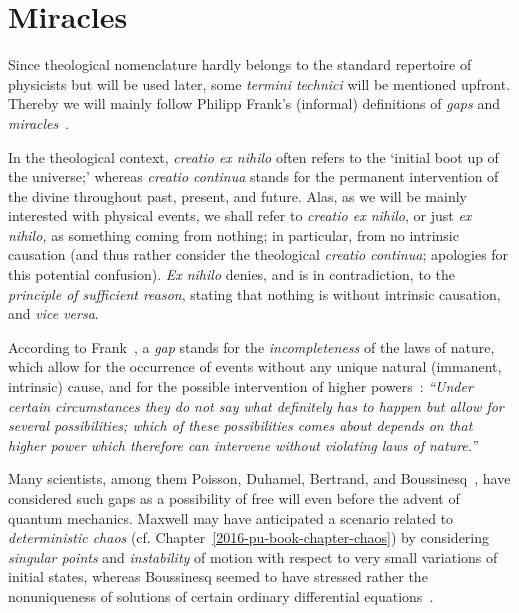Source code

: %
%
%

\chapter{Miracles}
\label{2016-pu-book-chapter-miracle} %


Since theological nomenclature hardly belongs to the standard repertoire of physicists but will be used later,
some {\it termini technici} will be mentioned upfront.
Thereby we will mainly follow Philipp Frank's (informal) definitions of {\em gaps} and {\em miracles}~\cite{frank,franke}.

In the theological context,  {\it creatio ex nihilo} often refers to the `initial boot up of the universe;'
whereas {\it creatio continua} stands for the permanent intervention of the divine throughout past, present, and future.
Alas, as we will be mainly interested with physical events, we shall refer to
{\it creatio ex nihilo}, or just {\it ex nihilo,} as something coming from nothing; in particular, from no intrinsic~\cite{svozil-94} causation
(and thus rather consider the theological {\it creatio continua}; apologies for this potential confusion).
{\it Ex nihilo} denies, and is in contradiction, to the {\em principle of sufficient reason}, stating that nothing is without intrinsic causation, and {\it vice versa}.

According to Frank~\cite[Sect.~II,~12]{frank,franke}, a {\em gap} stands for the {\em incompleteness} of the laws of nature,
which allow for the occurrence of events without any unique natural (immanent, intrinsic) cause, and for the possible intervention of higher powers~\cite[Sect.~II,~9]{frank,franke}: {\em ``Under
certain circumstances they do not say what definitely has to happen
but allow for several possibilities; which of these possibilities comes
about depends on that higher power which therefore can intervene
without violating laws of nature.''}

Many scientists, among them Poisson, Duhamel, Bertrand,   and Boussinesq~\cite{Deakin1988,vanStrien2014},
have considered such gaps as a possibility of free will
even before the advent of quantum mechanics.
Maxwell may have anticipated a scenario related to
{\em deterministic chaos}
 (cf. Chapter~\ref{2016-pu-book-chapter-chaos})
by considering
{\em singular points}
and {\em instability}
 of motion with respect to very small variations of initial states,
whereas Boussinesq seemed to have stressed rather the nonuniqueness of solutions of certain ordinary differential equations~\cite{Lotka-24,Deakin1988,vanStrien2014}.

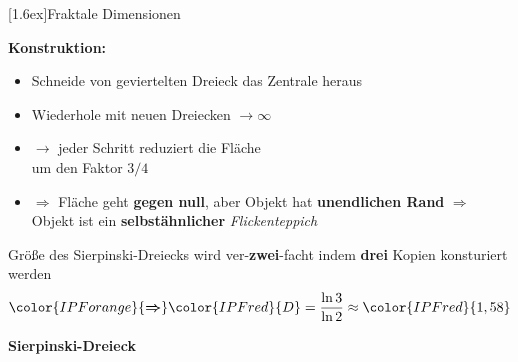 \documentclass[final]{beamer}
\newlength{\columnheight}
\newlength{\marginw}
\newlength{\tw}
\newlength{\colw}
\newenvironment{myTwoColPoster}{%
  \begin{minipage}[t]{\textwidth}%
    \hspace*{\marginw}%
    \hspace*{9.5bp}%
    \begin{minipage}[t]{\tw}}%
  {\end{minipage}%
   \hspace*{\marginw}%
   \end{minipage}}
\newenvironment{myCol}%
    {\begin{minipage}[t][\columnheight][t]{\colw}}%
    {\end{minipage}}
\newenvironment{textblock}[1]%
    {\begin{block}{\rule[-0.6ex]{0pt}{2.4ex}\raisebox{-0.25ex}[1.6ex]{#1}}%
     \vspace*{5mm}}%
    {\vspace*{5mm}\end{block}}
\begin{document}
\begin{frame}[t]{}
\begin{myTwoColPoster}
\begin{myCol}
\begin{textblock}{Fraktale Dimensionen}
  \begin{minipage}[c]{0.58\textwidth}
    \vspace*{1.0cm}
    \textbf{ Konstruktion:}
    \begin{itemize} \setlength\itemsep{1.1em} \Large
      \item Schneide von geviertelten Dreieck das Zentrale heraus
      \item Wiederhole mit neuen Dreiecken $\to\infty$
      \item \textcolor{IPForange}{$\rightarrow$} jeder Schritt reduziert die Fläche\\
      um den Faktor $3/4$
      \item \textcolor{IPForange}{$\Rightarrow$} Fläche geht \textbf{gegen null}, aber Objekt hat \textbf{unendlichen Rand}
      \textcolor{IPForange}{\textbf{$\Rightarrow$}} Objekt ist ein \textcolor{IPForange}{\textbf{ selbst\"ahnlicher}}\textit{ Flickenteppich}\\[1.2em]
    \end{itemize}
      Gr\"o\ss e des Sierpinski-Dreiecks wird ver-\textcolor{IPForange}{\textbf{zwei}}-facht indem \textcolor{IPForange}{\textbf{drei}} Kopien konsturiert werden
      \begin{align*}
        {\color{IPForange}{\boldsymbol{\Rightarrow}}} {\color{IPFred}{ D }} =\frac{\ln 3}{\ln 2}\approx  \color{IPFred}{1,58}
      \end{align*}
    \end{minipage}
    \begin{minipage}[c]{0.35\textwidth}
      \begin{center}\vspace*{-5cm}
        \textbf{ Sierpinski-Dreieck}\\[1cm]

\end{center}
\end{minipage}
\end{textblock}
\end{myCol}
\end{myTwoColPoster}
\end{frame}
\end{document}
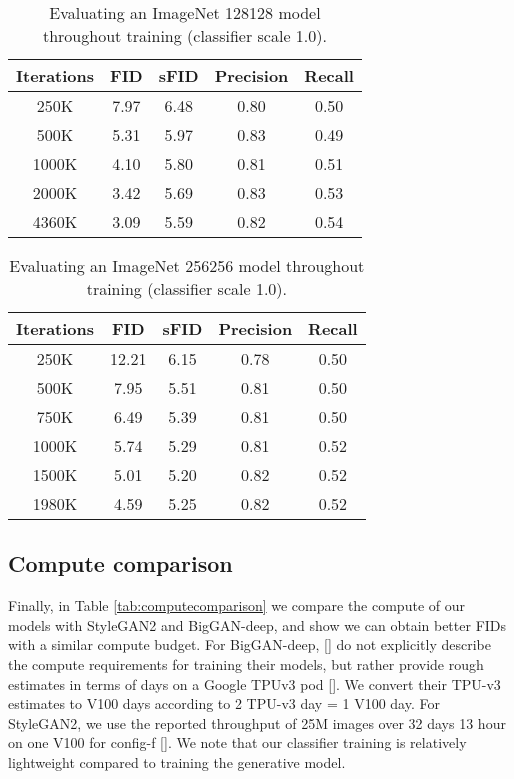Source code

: \documentclass{article}
\newcommand{\shortcite}[1]{[\citenum{#1}]}
\newcommand{\namecite}[1]{\citeauthor{#1} [\citenum{#1}]}
\begin{document}
\begin{table}[h]
    \begin{center}
    \begin{small}
    \begin{tabular}{ccccc}
    \toprule
    Iterations & FID & sFID & Precision & Recall \\
    \midrule
250K & 7.97 & 6.48 & 0.80 & 0.50 \\
    500K & 5.31 & 5.97 & 0.83 & 0.49 \\
    1000K & 4.10 & 5.80 & 0.81 & 0.51 \\
    2000K & 3.42 & 5.69 & 0.83 & 0.53 \\
    4360K & 3.09 & 5.59 & 0.82 & 0.54 \\
    \bottomrule
    \end{tabular}
    \end{small}
    \end{center}
    \caption{Evaluating an ImageNet 128128 model throughout training (classifier scale 1.0).}
    \label{tab:imagenet128early}
    \vskip -0.2in
\end{table}

\begin{table}[h]
    \begin{center}
    \begin{small}
    \begin{tabular}{ccccc}
    \toprule
    Iterations & FID & sFID & Precision & Recall \\
    \midrule
    250K & 12.21 & 6.15 & 0.78 & 0.50 \\
    500K & 7.95 & 5.51 & 0.81 & 0.50 \\
    750K & 6.49 & 5.39 & 0.81 & 0.50 \\
    1000K & 5.74 & 5.29 & 0.81 & 0.52 \\
    1500K & 5.01 & 5.20 & 0.82 & 0.52 \\
    1980K & 4.59 & 5.25 & 0.82  & 0.52 \\
    \bottomrule
    \end{tabular}
    \end{small}
    \end{center}
    \caption{Evaluating an ImageNet 256256 model throughout training (classifier scale 1.0).}
    \label{tab:imagenet256early}
    \vskip -0.2in
\end{table}

\subsection{Compute comparison}
Finally, in Table \ref{tab:computecomparison} we compare the compute of our models with StyleGAN2 and BigGAN-deep, and show we can obtain better FIDs with a similar compute budget. For BigGAN-deep, \namecite{biggan} do not explicitly describe the compute requirements for training their models, but rather provide rough estimates in terms of days on a Google TPUv3 pod \shortcite{tpu}. We convert their TPU-v3 estimates to V100 days according to 2 TPU-v3 day = 1 V100 day. For StyleGAN2, we use the reported throughput of 25M images over 32 days 13 hour on one V100 for config-f \shortcite{stylegan2repo}. We note that our classifier training is relatively lightweight compared to training the generative model. 
\end{document}
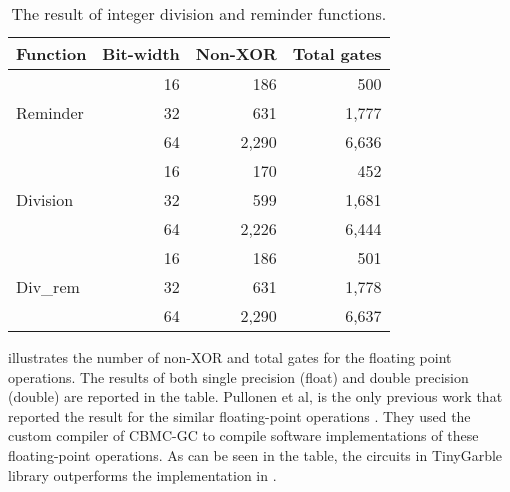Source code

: \begin{table}[]
\center
\caption{The result of integer division and reminder functions.}\label{table:div}
\begin{tabular}{l||r||r|r}
	Function                  & \multicolumn{1}{c|}{Bit-width} & \multicolumn{1}{c|}{Non-XOR} & \multicolumn{1}{c}{Total gates} \\ \hline \hline
\multirow{3}{*}{Reminder} & 16        & 186     & 500         \\
                          & 32        & 631     & 1,777       \\
                          & 64        & 2,290   & 6,636       \\ \hline \hline
\multirow{3}{*}{Division} & 16        & 170     & 452         \\
                          & 32        & 599     & 1,681       \\
                          & 64        & 2,226   & 6,444       \\ \hline \hline
\multirow{3}{*}{Div\_rem} & 16        & 186     & 501         \\
                          & 32        & 631     & 1,778       \\
                          & 64        & 2,290   & 6,637
\end{tabular}
\end{table}

 illustrates the number of non-XOR and total gates for the floating point operations.
The results of both single precision (float) and double precision (double) are reported in the table.
Pullonen et al, is the only previous work that reported the result for the similar floating-point operations \cite{pullonen2015combining}.
They used the custom compiler of CBMC-GC \cite{franz2014cbmc} to compile software implementations of these floating-point operations.
As can be seen in the table, the circuits in TinyGarble library outperforms the implementation in \cite{pullonen2015combining}.

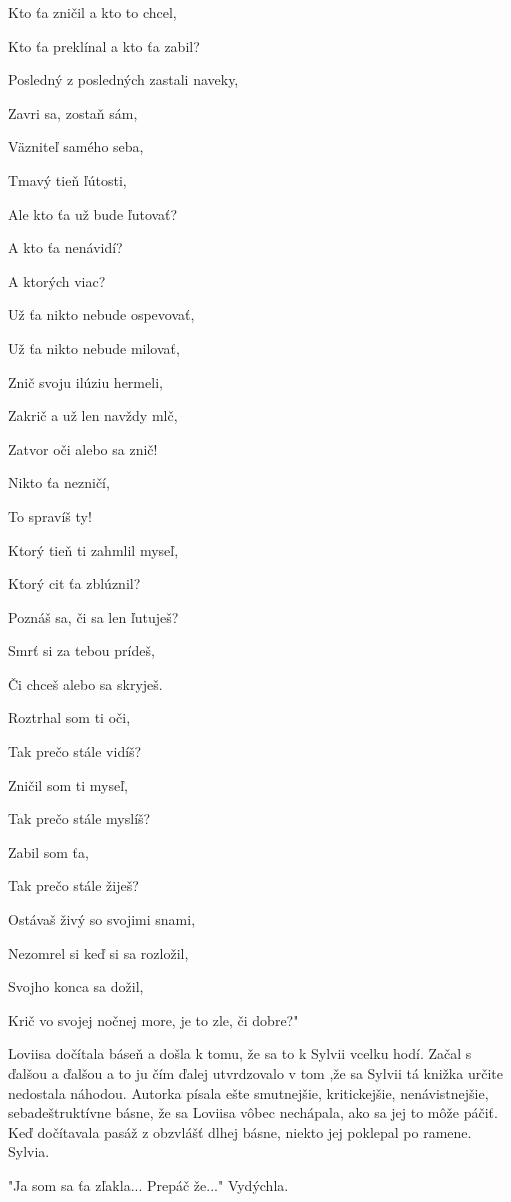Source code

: \documentclass{book}
\begin{document}
Kto ťa zničil a kto to chcel,

Kto ťa preklínal a kto ťa zabil?

Posledný z posledných zastali naveky,

Zavri sa, zostaň sám,

Väzniteľ samého seba,

Tmavý tieň ľútosti,

Ale kto ťa už bude ľutovať?

A kto ťa nenávidí?

A ktorých viac?

Už ťa nikto nebude ospevovať,

Už ťa nikto nebude milovať,

Znič svoju ilúziu hermeli,

Zakrič a už len navždy mlč,

Zatvor oči alebo sa znič!

Nikto ťa nezničí,

To spravíš ty!

Ktorý tieň ti zahmlil myseľ,

Ktorý cit ťa zblúznil?

Poznáš sa, či sa len ľutuješ?

Smrť si za tebou prídeš,

Či chceš alebo sa skryješ.

Roztrhal som ti oči,

Tak prečo stále vidíš?

Zničil som ti myseľ,

Tak prečo stále myslíš?

Zabil som ťa,

Tak prečo stále žiješ?

Ostávaš živý so svojimi snami,

Nezomrel si keď si sa rozložil,

Svojho konca sa dožil,

Krič vo svojej nočnej more, je to zle, či dobre?"$ $ 

Loviisa dočítala báseň a došla k tomu, že sa to k Sylvii vcelku hodí. Začal s ďalšou a ďalšou a to ju čím ďalej utvrdzovalo v tom ,že sa Sylvii tá knižka určite nedostala náhodou. Autorka písala ešte smutnejšie, kritickejšie, nenávistnejšie, sebadeštruktívne básne, že sa Loviisa vôbec nechápala, ako sa jej to môže páčiť. Keď dočítavala pasáž z obzvlášť dlhej básne, niekto jej poklepal po ramene. Sylvia.

"$ $Ja som sa ťa zľakla... Prepáč že..."$ $  Vydýchla.
\end{document}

Exercise goal: How many lines of the records contain the string "itemize"? Respond with the number alone.

Answer space: 2